Yesterday’s incident, described by a Transport ministry official as “highly serious” — language used in international safety circles as indicating there could have been an accident — is the latest in a line of mishaps — fuel leaks, a battery fire, wiring problem, brake computer glitch and cracked cockpit window — to hit the world’s first mainly carbon-composite airliner in recent days.

“I think you’re nearing the tipping point where they need to regard this as a serious crisis,” said Richard Aboulafia, a senior analyst with the Teal Group in Fairfax, Virginia. “This is going to change people’s perception of the aircraft if they don’t act quickly.”

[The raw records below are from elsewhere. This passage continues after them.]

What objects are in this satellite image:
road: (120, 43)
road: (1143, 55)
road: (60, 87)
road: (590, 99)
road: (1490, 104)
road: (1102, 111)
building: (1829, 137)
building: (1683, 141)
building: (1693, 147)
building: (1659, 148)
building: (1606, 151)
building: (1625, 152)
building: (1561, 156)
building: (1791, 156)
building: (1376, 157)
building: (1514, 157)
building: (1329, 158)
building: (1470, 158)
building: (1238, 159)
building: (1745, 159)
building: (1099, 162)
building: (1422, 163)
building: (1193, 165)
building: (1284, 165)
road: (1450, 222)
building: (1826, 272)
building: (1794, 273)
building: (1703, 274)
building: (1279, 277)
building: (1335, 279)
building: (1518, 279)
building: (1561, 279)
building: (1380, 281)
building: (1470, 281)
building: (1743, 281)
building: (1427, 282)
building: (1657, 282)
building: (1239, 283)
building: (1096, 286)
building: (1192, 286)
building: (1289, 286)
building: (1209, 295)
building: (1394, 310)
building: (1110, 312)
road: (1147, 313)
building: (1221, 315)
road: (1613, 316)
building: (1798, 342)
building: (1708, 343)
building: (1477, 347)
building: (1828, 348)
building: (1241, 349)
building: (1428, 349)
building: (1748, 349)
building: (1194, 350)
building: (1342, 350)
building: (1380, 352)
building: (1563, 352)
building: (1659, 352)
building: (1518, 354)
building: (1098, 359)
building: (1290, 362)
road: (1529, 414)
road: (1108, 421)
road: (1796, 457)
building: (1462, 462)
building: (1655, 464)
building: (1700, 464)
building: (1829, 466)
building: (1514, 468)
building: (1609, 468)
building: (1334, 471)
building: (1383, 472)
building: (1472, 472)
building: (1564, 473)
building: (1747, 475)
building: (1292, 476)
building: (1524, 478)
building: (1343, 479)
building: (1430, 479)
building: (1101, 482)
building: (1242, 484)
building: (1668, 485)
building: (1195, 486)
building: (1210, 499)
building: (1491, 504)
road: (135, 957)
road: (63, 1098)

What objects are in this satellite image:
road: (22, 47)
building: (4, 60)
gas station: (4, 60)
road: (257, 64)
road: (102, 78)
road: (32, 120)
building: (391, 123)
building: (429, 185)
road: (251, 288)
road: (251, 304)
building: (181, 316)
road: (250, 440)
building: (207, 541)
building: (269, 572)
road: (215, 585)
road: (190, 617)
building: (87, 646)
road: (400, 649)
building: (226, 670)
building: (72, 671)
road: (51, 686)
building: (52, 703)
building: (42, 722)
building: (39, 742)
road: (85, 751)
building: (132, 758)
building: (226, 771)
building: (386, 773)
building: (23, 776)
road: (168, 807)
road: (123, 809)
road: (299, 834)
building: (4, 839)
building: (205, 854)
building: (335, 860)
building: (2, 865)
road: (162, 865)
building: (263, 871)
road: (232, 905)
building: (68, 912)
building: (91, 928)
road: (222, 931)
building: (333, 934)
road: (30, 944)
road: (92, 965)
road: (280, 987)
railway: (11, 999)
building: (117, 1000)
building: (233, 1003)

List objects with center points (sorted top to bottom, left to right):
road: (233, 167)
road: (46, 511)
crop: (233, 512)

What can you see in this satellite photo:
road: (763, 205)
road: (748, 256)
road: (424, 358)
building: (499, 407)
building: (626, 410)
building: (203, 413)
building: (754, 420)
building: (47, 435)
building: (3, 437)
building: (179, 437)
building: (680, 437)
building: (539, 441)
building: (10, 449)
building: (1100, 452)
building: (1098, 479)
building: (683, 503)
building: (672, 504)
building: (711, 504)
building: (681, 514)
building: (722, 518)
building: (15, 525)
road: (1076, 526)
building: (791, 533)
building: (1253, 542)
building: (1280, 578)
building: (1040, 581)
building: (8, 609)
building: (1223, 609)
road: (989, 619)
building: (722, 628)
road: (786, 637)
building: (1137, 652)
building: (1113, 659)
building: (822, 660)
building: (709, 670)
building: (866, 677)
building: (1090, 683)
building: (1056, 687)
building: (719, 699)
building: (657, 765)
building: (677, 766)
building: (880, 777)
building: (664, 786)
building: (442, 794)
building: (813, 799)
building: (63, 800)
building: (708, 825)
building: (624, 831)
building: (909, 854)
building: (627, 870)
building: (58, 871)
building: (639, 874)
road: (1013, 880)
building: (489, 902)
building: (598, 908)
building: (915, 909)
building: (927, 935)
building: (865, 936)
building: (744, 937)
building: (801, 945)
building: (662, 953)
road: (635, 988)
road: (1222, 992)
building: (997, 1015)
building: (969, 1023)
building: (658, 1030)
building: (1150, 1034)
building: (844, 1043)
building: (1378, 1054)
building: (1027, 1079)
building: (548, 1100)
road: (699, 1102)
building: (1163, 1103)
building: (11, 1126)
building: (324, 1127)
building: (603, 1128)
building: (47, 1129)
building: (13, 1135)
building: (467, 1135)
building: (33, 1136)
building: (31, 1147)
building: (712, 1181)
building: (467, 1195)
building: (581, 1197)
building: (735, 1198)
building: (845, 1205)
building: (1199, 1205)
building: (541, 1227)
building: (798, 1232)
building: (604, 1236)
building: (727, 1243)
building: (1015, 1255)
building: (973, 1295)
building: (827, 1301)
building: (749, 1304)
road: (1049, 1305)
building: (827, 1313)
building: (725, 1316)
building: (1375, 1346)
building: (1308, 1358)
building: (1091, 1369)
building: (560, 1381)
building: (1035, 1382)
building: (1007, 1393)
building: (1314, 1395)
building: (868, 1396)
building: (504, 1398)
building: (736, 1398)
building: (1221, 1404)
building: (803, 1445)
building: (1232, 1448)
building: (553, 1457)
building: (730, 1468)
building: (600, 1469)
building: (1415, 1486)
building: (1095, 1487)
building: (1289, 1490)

The 787, which has a list price of $207 million, represents a leap in the way planes are designed and built, but the project has been plagued by cost overruns and years of delays. Some have suggested Boeing’s rush to get planes built after those delays resulted in the recent problems, a charge the company strenuously denies.

Both the US Federal Aviation Administration (FAA) and the National Transportation Safety Board (NTSB) said they were monitoring the latest incident as part of a comprehensive review of the Dreamliner announced late last week.

ANA flight 692 left Yamaguchi Airport in western Japan shortly after 8am local time bound for Haneda Airport near Tokyo, a 65-minute flight. About 18 minutes into the flight, at 30 000 feet, the plane began a descent, cutting its altitude to 20 000 feet in about four minutes. It made an emergency landing 16 minutes later, according to flight-tracking website Flightaware.com.

A spokesman for Osaka airport authority said the plane landed at Takamatsu at 8:45am. All 129 passengers and eight crew evacuated via the plane’s inflatable chutes. Chief Cabinet Secretary Yoshihide Suga said five people were slightly injured.